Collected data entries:
━━━━━━━━━━━━━━━━

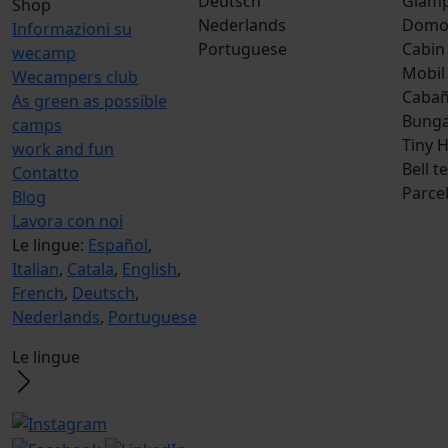
Deutsch
Glamp
Shop
Nederlands
Dom
Informazioni su
Portuguese
Cabin
wecamp
Mobil
Wecampers club
Caba
As green as possible
Bunga
camps
Tiny 
work and fun
Bell t
Contatto
Parce
Blog
Lavora con noi
Le lingue:
Español
,
Italian
,
Catala
,
English
,
French
,
Deutsch
,
Nederlands
,
Portuguese
Le lingue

━━━━━━━━━━━━━━━━

**About this exercise:** Set down only the lines running from the line with "Wecampers club" to the end of the entries above, both included, exactly as they stand.

**Answer box:**
Wecampers club
Caba
As green as possible
Bunga
camps
Tiny 
work and fun
Bell t
Contatto
Parce
Blog
Lavora con noi
Le lingue:
Español
,
Italian
,
Catala
,
English
,
French
,
Deutsch
,
Nederlands
,
Portuguese
Le lingue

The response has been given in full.